Screen Shot 2023-01-16 at 3.26.41 PM.png

Example of our data structure in a JSON file

The functionality to transform any input data files into this ideal JSON format was built using JavaScript, specifically, Danfo.JS, a JS library created by TensorFlow to read the CSV into a data table format, similar to the Pandas library from Python. To transform the data into the desired JSON format, the state column is iterated through to consider one state at a time. For each state, unique gene IDs are extracted from the source column and assigned a group value of 1. Then, attributes from the unique gene IDs are set as source attributes. This procedure is repeated for the target nodes.

Different assumptions are made regarding the links (1) users’ input data will contain separate columns for target nodes and source nodes, (2) if partitions exist, edge attributes are equal as there is only one edge connected to a node with partitions, and (3) if partitions exist, the data corresponding to each partition will be in its own row.

This is an example of how a dataset gets translated into visual elements:

0

3

Result

Interact with the tool here!

or go to this link: https://irenefp.github.io/general-covid.html

Watch me present and demonstrate the tool to our users! (User feedback included!)

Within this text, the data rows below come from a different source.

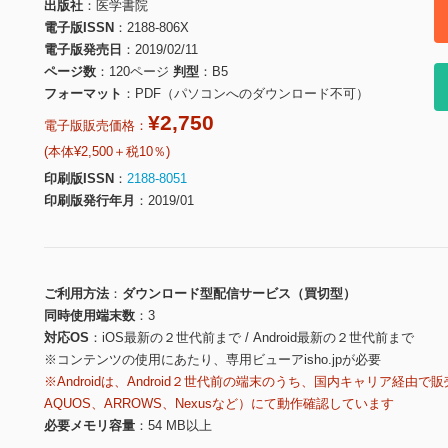
出版社
医学書院
電子版ISSN
2188-806X
電子版発売日
2019/02/11
ページ数
120ページ
判型
B5
フォーマット
PDF（パソコンへのダウンロード不可）
¥2,750
電子版販売価格：
(本体¥2,500＋税10％)
印刷版ISSN
2188-8051
印刷版発行年月
2019/01
ご利用方法
ダウンロード型配信サービス（買切型）
同時使用端末数
3
対応OS
iOS最新の２世代前まで / Android最新の２世代前まで
※コンテンツの使用にあたり、専用ビューアisho.jpが必要
※Androidは、Android２世代前の端末のうち、国内キャリア経由で販
AQUOS、ARROWS、Nexusなど）にて動作確認しています
必要メモリ容量
54 MB以上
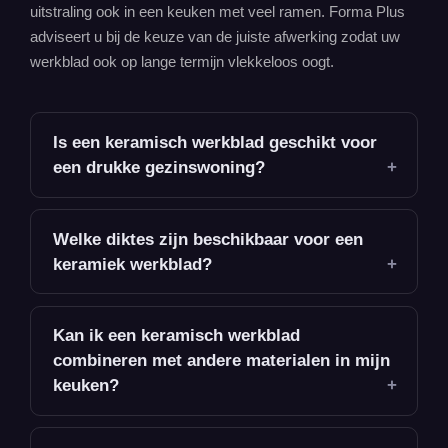
uitstraling ook in een keuken met veel ramen. Forma Plus
adviseert u bij de keuze van de juiste afwerking zodat uw
werkblad ook op lange termijn vlekkeloos oogt.
Is een keramisch werkblad geschikt voor
een drukke gezinswoning?
Welke diktes zijn beschikbaar voor een
keramiek werkblad?
Kan ik een keramisch werkblad
combineren met andere materialen in mijn
keuken?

The video will start on hover.

0

4

Impact

Scientific Publications Under Review:

[Cell Press Journal] Submitted a paper at Patters, a Cell Press Journal. The manuscript is currently under peer review.
[Nature] Build a visualization using Chronic Fatigue Syndrome data and co-author a paper with Dr. Phillip Comella, which is under review at Nature.

Presentations & Positive Feedback

Presentation at Mount Sinai Dengue Human Immunology Project Consortium (DHIPC)
Received positive feedback from the scientific community. Researchers like Dr. Mehdi Bouhaddou, from the Krogan Lab at Mount Sinai, commented after Dr. Zeynep Gumus tweeted about the tool. Dr. Mehdi Bouhaddou was interested in using the tool for their studies.